Stored data entries:
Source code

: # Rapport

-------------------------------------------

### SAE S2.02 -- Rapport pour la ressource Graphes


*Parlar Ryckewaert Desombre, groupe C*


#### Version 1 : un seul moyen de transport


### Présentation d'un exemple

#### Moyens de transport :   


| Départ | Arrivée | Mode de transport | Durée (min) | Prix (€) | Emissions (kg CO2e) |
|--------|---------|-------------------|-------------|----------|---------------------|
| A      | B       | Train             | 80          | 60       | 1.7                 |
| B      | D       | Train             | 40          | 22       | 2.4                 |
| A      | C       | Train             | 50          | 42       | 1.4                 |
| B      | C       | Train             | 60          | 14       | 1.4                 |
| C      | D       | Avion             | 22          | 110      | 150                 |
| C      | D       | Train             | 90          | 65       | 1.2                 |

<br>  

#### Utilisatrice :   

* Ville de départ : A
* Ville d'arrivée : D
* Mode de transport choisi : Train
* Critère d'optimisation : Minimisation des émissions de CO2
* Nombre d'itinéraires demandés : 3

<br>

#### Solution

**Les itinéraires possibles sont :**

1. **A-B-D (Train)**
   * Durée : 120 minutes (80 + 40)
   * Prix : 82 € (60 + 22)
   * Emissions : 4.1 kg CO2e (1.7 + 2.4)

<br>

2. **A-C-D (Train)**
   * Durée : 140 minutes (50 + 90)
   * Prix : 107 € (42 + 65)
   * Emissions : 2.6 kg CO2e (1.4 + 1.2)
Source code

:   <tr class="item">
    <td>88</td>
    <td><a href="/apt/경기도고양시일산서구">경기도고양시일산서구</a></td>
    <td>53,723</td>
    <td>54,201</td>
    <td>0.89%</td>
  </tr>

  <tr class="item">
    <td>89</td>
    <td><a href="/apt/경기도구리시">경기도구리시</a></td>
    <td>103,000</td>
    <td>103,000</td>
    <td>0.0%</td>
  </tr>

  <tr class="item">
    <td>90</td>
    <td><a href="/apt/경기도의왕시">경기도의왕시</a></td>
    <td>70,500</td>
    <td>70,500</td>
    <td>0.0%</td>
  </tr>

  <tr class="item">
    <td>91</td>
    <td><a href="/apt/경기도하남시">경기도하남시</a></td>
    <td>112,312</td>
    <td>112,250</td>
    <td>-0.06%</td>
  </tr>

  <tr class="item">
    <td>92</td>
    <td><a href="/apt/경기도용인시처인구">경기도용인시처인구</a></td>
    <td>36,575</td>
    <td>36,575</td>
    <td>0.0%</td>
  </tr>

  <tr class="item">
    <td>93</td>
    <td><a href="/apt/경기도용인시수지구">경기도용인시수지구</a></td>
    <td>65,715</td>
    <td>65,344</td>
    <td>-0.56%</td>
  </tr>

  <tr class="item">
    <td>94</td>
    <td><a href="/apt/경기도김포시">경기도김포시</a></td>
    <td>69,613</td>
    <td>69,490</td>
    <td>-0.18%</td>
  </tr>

-- Task requirements --
Can you copy every line of each entry above, reproducing each one character for character?

-- Written reply --
Source code

: # Rapport

-------------------------------------------

### SAE S2.02 -- Rapport pour la ressource Graphes


*Parlar Ryckewaert Desombre, groupe C*


#### Version 1 : un seul moyen de transport


### Présentation d'un exemple

#### Moyens de transport :   


| Départ | Arrivée | Mode de transport | Durée (min) | Prix (€) | Emissions (kg CO2e) |
|--------|---------|-------------------|-------------|----------|---------------------|
| A      | B       | Train             | 80          | 60       | 1.7                 |
| B      | D       | Train             | 40          | 22       | 2.4                 |
| A      | C       | Train             | 50          | 42       | 1.4                 |
| B      | C       | Train             | 60          | 14       | 1.4                 |
| C      | D       | Avion             | 22          | 110      | 150                 |
| C      | D       | Train             | 90          | 65       | 1.2                 |

<br>  

#### Utilisatrice :   

* Ville de départ : A
* Ville d'arrivée : D
* Mode de transport choisi : Train
* Critère d'optimisation : Minimisation des émissions de CO2
* Nombre d'itinéraires demandés : 3

<br>

#### Solution

**Les itinéraires possibles sont :**

1. **A-B-D (Train)**
   * Durée : 120 minutes (80 + 40)
   * Prix : 82 € (60 + 22)
   * Emissions : 4.1 kg CO2e (1.7 + 2.4)

<br>

2. **A-C-D (Train)**
   * Durée : 140 minutes (50 + 90)
   * Prix : 107 € (42 + 65)
   * Emissions : 2.6 kg CO2e (1.4 + 1.2)
Source code

:   <tr class="item">
    <td>88</td>
    <td><a href="/apt/경기도고양시일산서구">경기도고양시일산서구</a></td>
    <td>53,723</td>
    <td>54,201</td>
    <td>0.89%</td>
  </tr>

  <tr class="item">
    <td>89</td>
    <td><a href="/apt/경기도구리시">경기도구리시</a></td>
    <td>103,000</td>
    <td>103,000</td>
    <td>0.0%</td>
  </tr>

  <tr class="item">
    <td>90</td>
    <td><a href="/apt/경기도의왕시">경기도의왕시</a></td>
    <td>70,500</td>
    <td>70,500</td>
    <td>0.0%</td>
  </tr>

  <tr class="item">
    <td>91</td>
    <td><a href="/apt/경기도하남시">경기도하남시</a></td>
    <td>112,312</td>
    <td>112,250</td>
    <td>-0.06%</td>
  </tr>

  <tr class="item">
    <td>92</td>
    <td><a href="/apt/경기도용인시처인구">경기도용인시처인구</a></td>
    <td>36,575</td>
    <td>36,575</td>
    <td>0.0%</td>
  </tr>

  <tr class="item">
    <td>93</td>
    <td><a href="/apt/경기도용인시수지구">경기도용인시수지구</a></td>
    <td>65,715</td>
    <td>65,344</td>
    <td>-0.56%</td>
  </tr>

  <tr class="item">
    <td>94</td>
    <td><a href="/apt/경기도김포시">경기도김포시</a></td>
    <td>69,613</td>
    <td>69,490</td>
    <td>-0.18%</td>
  </tr>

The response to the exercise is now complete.